Gum disease (also called periodontal disease) is an infection of the tissues that support your teeth. It is a major cause of tooth loss in adults. Because gum disease is usually painless, you may not know you have it. At your regular checkup, the hygienist will measure the depth of the shallow v-shaped crevice (called a sulcus) between your tooth and gums to identify whether you have gum disease.
Gum disease is caused by plaque, a sticky film of bacteria that constantly forms on the teeth. These bacteria create toxins that can damage the gums.
Periodontal diseases attack just below the gum line in the sulcus, where they cause the attachment of the tooth and supporting tissues to break down. As the tissues are damaged, the sulcus develops into a pocket; generally, the more severe the disease, the greater the depth of the pocket.
Periodontal diseases are classified according to the severity of the disease.

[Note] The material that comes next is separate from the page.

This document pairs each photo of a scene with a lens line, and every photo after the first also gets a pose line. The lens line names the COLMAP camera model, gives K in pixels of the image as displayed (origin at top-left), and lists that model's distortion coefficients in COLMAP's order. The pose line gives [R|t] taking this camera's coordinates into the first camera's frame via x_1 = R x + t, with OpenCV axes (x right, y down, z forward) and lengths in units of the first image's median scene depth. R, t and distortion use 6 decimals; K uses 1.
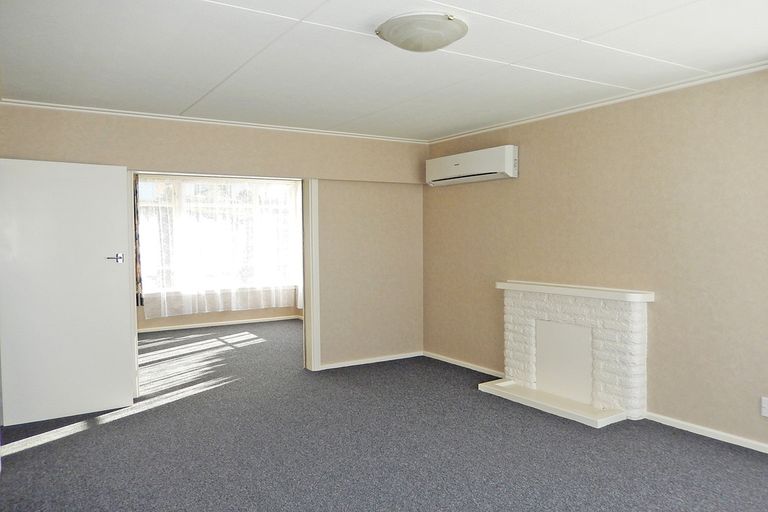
lens RADIAL K [[576.8, 0, 384.7], [0, 576.8, 259.2], [0, 0, 1]] dist [-0.007390, -0.001112]
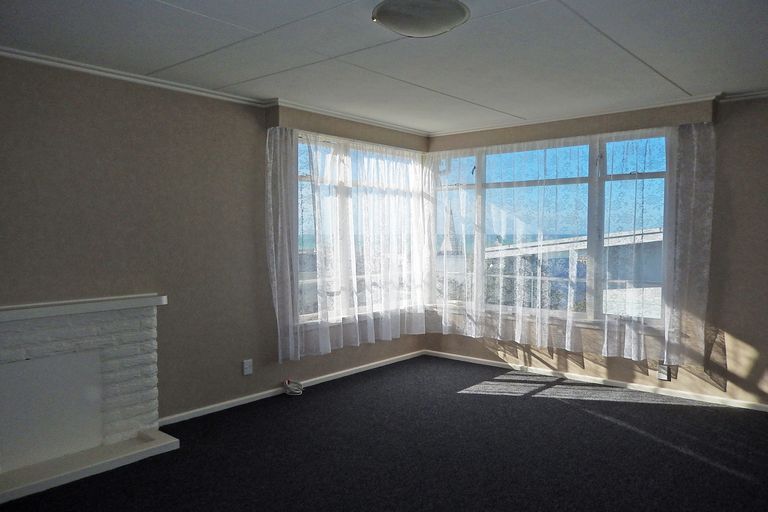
lens RADIAL K [[576.8, 0, 384.3], [0, 576.8, 256.8], [0, 0, 1]] dist [-0.007390, -0.001112]
pose [[-0.276381, -0.034322, 0.960435, -0.527999], [0.055183, 0.997147, 0.051513, -0.028802], [-0.959462, 0.067237, -0.273699, 0.851593]]
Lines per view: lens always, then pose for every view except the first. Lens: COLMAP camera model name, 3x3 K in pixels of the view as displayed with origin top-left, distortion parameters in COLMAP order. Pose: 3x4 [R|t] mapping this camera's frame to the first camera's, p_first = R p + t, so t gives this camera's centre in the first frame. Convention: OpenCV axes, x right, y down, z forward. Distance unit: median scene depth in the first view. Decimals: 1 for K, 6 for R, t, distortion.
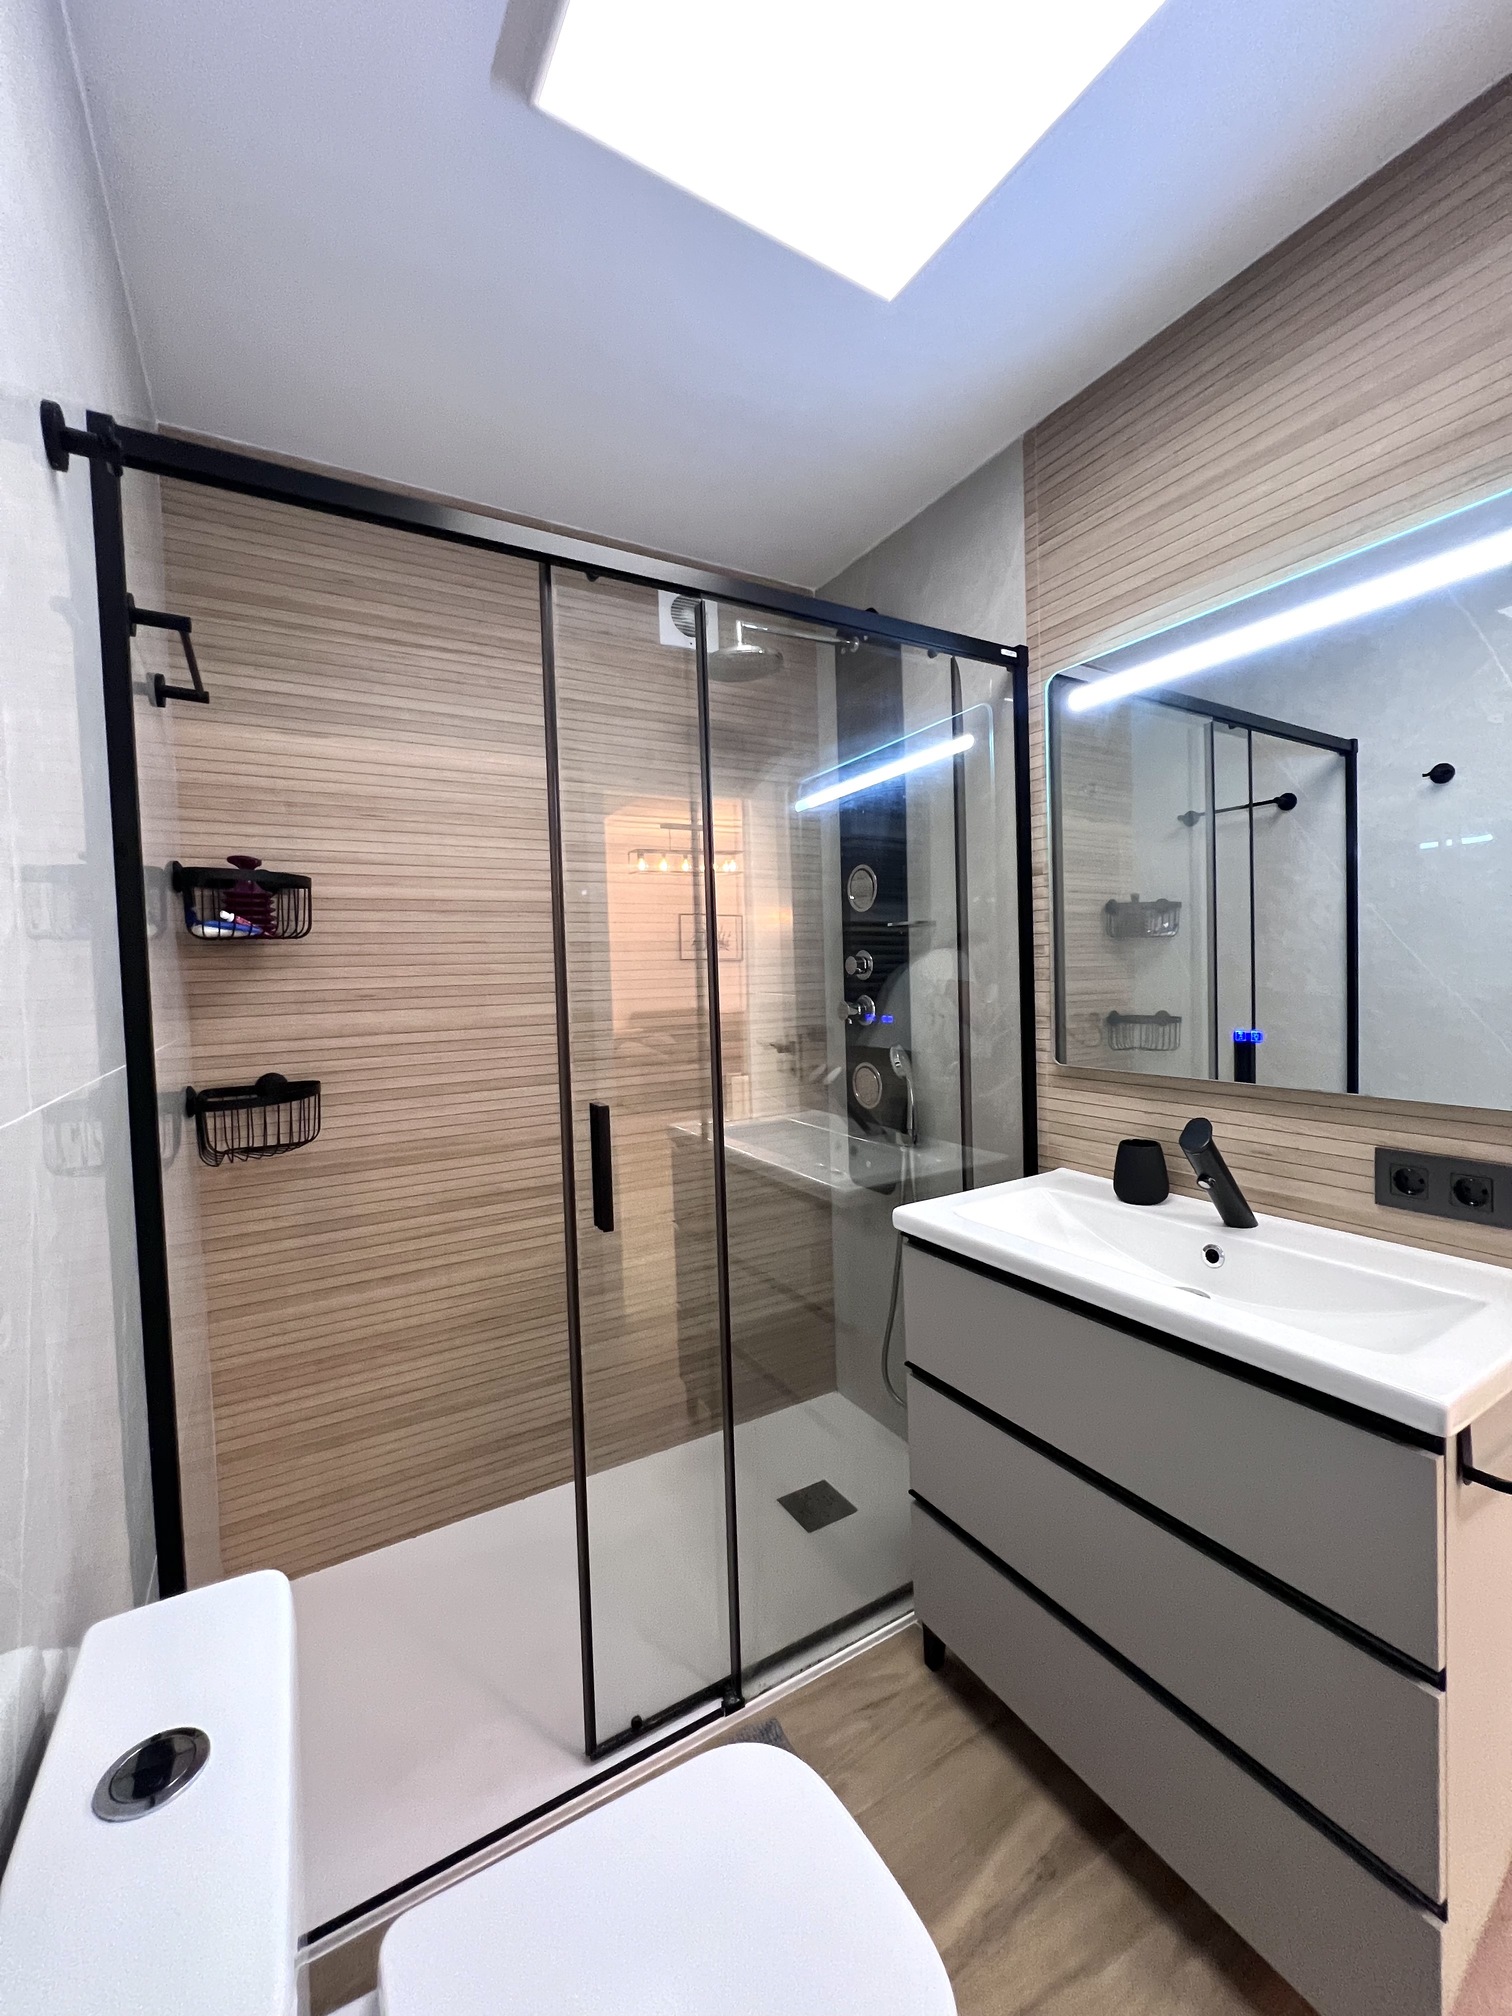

The two major stages are gingivitis and periodontitis.
In the early stage of gum disease, called gingivitis, the gums become red and swollen and bleed easily. At this stage, the disease is still reversible and can usually be eliminated by daily brushing and flossing.
In the more advanced stages of gum disease, called periodontitis, the gums and bone that support the teeth become seriously damaged. Whereas healthy gums and bone anchor teeth firmly in place, infected gums can cause teeth to become loose, fall out, or need to be removed by a dentist.
Some factors increase the risk of developing periodontal disease:
- Tobacco smoking or chewing
- System-wide diseases such as diabetes
- Some types of medication such as steroids, some types of anti-epilepsy drugs, cancer therapy drugs, some calcium channel blockers, and oral contraceptives
- Bridges that no longer fit properly
- Crooked teeth
- Fillings that have become defective
If you notice any of the following signs of gum disease, see the doctor immediately:
- Gums that bleed easily
- Red, swollen, tender gums
- Gums that have pulled away from the teeth
- Persistent bad breath or bad taste
- Pus between your teeth and gums
- Permanent teeth that are loose or separating
- Any change in the way your teeth fit together when you bite
- Any change in the fit of partial dentures
It is possible to have periodontal disease and have no warning signs.
That is one reason regular dental checkups and periodontal examinations are very important. Treatment methods depend on the type of disease and how far the condition has progressed.
Good oral hygiene at home is essential to keep periodontal disease from becoming more serious or recurring. You don't have to lose teeth to periodontal disease. Brush regularly, clean between your teeth, eat a balanced diet, and schedule regular dental visits for a lifetime of healthy smiles.
Scaling & Root Planing
Scaling and root planing is one of the most common treatments for gum disease. Essentially, it is a deep cleaning of the mouth. We remove plaque and tartar from both above and below the gumline. We also smooth out the roots of teeth in order to make it more difficult for bacteria to cling to them. Following scaling and root planing, regular checkups are necessary so we can continue to keep a close eye on your gum health.